Now, how about confronting Roger with his treatment of Alex? While it may be tempting, Kramer cautions that the initiative can backfire. "Roger's performance in the meeting indicated that he had little regard for Alex," Kramer says. "It was more important that he grandstand himself at the expense of a fellow employee." Confronting him with Alex's statement may cause him to treat Alex worse.

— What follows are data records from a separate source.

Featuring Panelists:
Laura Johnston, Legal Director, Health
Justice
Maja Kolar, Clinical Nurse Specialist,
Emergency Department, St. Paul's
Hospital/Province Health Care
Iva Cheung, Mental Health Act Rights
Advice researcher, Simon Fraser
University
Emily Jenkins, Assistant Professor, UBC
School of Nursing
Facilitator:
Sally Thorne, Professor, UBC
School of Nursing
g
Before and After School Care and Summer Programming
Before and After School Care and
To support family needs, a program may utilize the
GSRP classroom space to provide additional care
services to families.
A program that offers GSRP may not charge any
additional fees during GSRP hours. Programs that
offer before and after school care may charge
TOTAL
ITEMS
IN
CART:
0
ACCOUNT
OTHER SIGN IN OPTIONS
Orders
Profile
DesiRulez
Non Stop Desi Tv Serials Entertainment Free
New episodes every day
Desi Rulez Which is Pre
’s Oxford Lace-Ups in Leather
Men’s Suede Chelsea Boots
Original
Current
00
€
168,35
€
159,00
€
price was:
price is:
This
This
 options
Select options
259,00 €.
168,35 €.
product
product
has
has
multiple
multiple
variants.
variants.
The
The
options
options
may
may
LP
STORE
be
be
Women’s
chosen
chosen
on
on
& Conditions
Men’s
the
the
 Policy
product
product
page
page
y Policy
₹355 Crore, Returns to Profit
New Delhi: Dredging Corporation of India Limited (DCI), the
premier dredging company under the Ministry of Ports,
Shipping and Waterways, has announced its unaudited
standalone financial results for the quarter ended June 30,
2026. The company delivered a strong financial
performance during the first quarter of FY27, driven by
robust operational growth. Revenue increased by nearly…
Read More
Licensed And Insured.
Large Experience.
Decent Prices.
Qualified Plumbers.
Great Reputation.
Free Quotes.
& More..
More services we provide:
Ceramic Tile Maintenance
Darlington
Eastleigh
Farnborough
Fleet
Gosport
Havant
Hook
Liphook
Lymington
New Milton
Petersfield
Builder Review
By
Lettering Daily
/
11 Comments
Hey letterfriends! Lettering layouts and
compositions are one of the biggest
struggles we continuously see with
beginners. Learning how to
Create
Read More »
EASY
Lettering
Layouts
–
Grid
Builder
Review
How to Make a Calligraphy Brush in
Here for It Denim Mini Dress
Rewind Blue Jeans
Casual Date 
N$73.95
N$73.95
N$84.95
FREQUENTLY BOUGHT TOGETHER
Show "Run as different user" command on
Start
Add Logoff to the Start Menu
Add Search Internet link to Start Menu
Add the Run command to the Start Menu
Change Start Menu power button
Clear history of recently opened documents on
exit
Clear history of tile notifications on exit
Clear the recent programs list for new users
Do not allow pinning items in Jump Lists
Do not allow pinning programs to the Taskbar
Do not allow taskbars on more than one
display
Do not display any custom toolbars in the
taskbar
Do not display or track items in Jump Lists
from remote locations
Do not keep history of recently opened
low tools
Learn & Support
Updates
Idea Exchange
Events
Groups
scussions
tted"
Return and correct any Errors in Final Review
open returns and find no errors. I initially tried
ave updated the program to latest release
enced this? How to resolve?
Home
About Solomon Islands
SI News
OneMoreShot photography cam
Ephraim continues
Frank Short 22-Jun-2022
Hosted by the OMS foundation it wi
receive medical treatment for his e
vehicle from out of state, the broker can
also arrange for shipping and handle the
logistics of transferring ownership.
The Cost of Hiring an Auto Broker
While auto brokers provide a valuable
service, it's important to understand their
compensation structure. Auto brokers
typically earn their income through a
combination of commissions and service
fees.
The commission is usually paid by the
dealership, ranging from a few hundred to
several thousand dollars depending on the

Instead, Kramer says, try to persuade Roger to mend his ways by counseling him with words that couch the issue in terms of a larger good. In a private meeting, ask Roger "How would you go about improving the morale of the staff and its performance?" See if you can direct the conversation in a way that Roger becomes aware not specifically about how he has treated Alex but about how he can become more supportive of his fellow employees in general. This will translate into a more productive relationship between Roger and the other employees. And that can only be good for Roger's own career advancement.
Three keys to success
The above scenarios illustrate three critical principles for resolving workplace conflicts. First, open the channels of communication. Second, encourage employees to develop their own solutions. Finally, explain that working productively with other employees is in the self-interest of everyone involved.
Above all, understand that workplace conflict is a management issue. Take seriously your own responsibility to help embattled workers resolve their differences. The result will be a fatter bottom line. "The amount of energy employees spend avoiding and reacting to conflict affects workplace productivity," Kramer says. "And that can be very expensive."
What causes workplace wars?
What sparks workplace conflict? It often boils down to competing personal agendas or values. "One employee may look upon work as a way of life," says Matt Kramer, a professional mediator based in Orlando, Fla. "That person might be working with another employee who does not perform as well and looks upon work as just a job."
These differences in perspectives can cause the people involved to start acting angrily toward each other, and start blaming each other for poor results. The result is workplace dysfunction.
"Conflict can also arise as a result of change," says Kramer. "For example, a business might have just installed new software. People find the modified system confusing at the same time their supervisors are demanding results. The resulting pressure causes stress."
Other factors can come into play, says Kramer. "Perhaps a delivery system breaks down, with the result that the usual business resources are not available to serve customers. Or perhaps the business has to let some people go to right size the work force. That can cause fear which creates stress which leads to workplace conflict."
Phillip M. Perry is a New York-based writer and consultant.